> EXERCISE DETAILS: Express each line in the rows, from the line that contains "scientific name: Glyceria fluitans" through the last line of the rows, as a Markdown table with two columns: Number, which counts the lines from 1, and Line, which holds the line itself. Leave out any blank lines.

[Collected data entries]
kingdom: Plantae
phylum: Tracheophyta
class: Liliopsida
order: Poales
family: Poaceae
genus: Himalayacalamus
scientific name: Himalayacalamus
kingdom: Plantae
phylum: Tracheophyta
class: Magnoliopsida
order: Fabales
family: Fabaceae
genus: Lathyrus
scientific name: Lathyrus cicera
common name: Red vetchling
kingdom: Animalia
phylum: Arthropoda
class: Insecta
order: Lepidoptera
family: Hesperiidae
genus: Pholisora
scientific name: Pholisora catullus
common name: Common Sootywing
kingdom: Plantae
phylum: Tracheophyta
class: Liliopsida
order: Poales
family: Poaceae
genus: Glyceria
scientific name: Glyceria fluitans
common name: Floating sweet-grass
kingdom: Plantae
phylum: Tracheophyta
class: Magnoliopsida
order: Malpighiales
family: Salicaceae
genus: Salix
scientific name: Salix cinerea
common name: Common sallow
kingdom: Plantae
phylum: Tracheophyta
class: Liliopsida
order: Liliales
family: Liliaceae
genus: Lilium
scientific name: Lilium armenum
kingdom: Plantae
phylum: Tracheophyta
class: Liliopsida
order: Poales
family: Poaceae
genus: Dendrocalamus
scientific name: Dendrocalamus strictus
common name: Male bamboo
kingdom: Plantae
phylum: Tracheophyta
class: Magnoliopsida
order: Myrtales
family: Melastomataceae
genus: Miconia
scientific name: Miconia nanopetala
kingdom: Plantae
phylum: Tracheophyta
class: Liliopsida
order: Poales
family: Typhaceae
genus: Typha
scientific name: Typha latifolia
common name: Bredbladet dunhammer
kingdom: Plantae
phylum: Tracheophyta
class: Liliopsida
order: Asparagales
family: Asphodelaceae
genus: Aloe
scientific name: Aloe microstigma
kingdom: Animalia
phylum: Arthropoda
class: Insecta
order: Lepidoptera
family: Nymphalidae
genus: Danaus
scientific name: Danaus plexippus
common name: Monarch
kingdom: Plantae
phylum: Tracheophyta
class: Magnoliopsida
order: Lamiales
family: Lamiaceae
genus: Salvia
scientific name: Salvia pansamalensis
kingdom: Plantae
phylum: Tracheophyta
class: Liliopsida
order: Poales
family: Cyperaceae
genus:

> TASK SOLUTION:
| Number | Line |
|---|---|
| 1 | scientific name: Glyceria fluitans |
| 2 | common name: Floating sweet-grass |
| 3 | kingdom: Plantae |
| 4 | phylum: Tracheophyta |
| 5 | class: Magnoliopsida |
| 6 | order: Malpighiales |
| 7 | family: Salicaceae |
| 8 | genus: Salix |
| 9 | scientific name: Salix cinerea |
| 10 | common name: Common sallow |
| 11 | kingdom: Plantae |
| 12 | phylum: Tracheophyta |
| 13 | class: Liliopsida |
| 14 | order: Liliales |
| 15 | family: Liliaceae |
| 16 | genus: Lilium |
| 17 | scientific name: Lilium armenum |
| 18 | kingdom: Plantae |
| 19 | phylum: Tracheophyta |
| 20 | class: Liliopsida |
| 21 | order: Poales |
| 22 | family: Poaceae |
| 23 | genus: Dendrocalamus |
| 24 | scientific name: Dendrocalamus strictus |
| 25 | common name: Male bamboo |
| 26 | kingdom: Plantae |
| 27 | phylum: Tracheophyta |
| 28 | class: Magnoliopsida |
| 29 | order: Myrtales |
| 30 | family: Melastomataceae |
| 31 | genus: Miconia |
| 32 | scientific name: Miconia nanopetala |
| 33 | kingdom: Plantae |
| 34 | phylum: Tracheophyta |
| 35 | class: Liliopsida |
| 36 | order: Poales |
| 37 | family: Typhaceae |
| 38 | genus: Typha |
| 39 | scientific name: Typha latifolia |
| 40 | common name: Bredbladet dunhammer |
| 41 | kingdom: Plantae |
| 42 | phylum: Tracheophyta |
| 43 | class: Liliopsida |
| 44 | order: Asparagales |
| 45 | family: Asphodelaceae |
| 46 | genus: Aloe |
| 47 | scientific name: Aloe microstigma |
| 48 | kingdom: Animalia |
| 49 | phylum: Arthropoda |
| 50 | class: Insecta |
| 51 | order: Lepidoptera |
| 52 | family: Nymphalidae |
| 53 | genus: Danaus |
| 54 | scientific name: Danaus plexippus |
| 55 | common name: Monarch |
| 56 | kingdom: Plantae |
| 57 | phylum: Tracheophyta |
| 58 | class: Magnoliopsida |
| 59 | order: Lamiales |
| 60 | family: Lamiaceae |
| 61 | genus: Salvia |
| 62 | scientific name: Salvia pansamalensis |
| 63 | kingdom: Plantae |
| 64 | phylum: Tracheophyta |
| 65 | class: Liliopsida |
| 66 | order: Poales |
| 67 | family: Cyperaceae |
| 68 | genus: |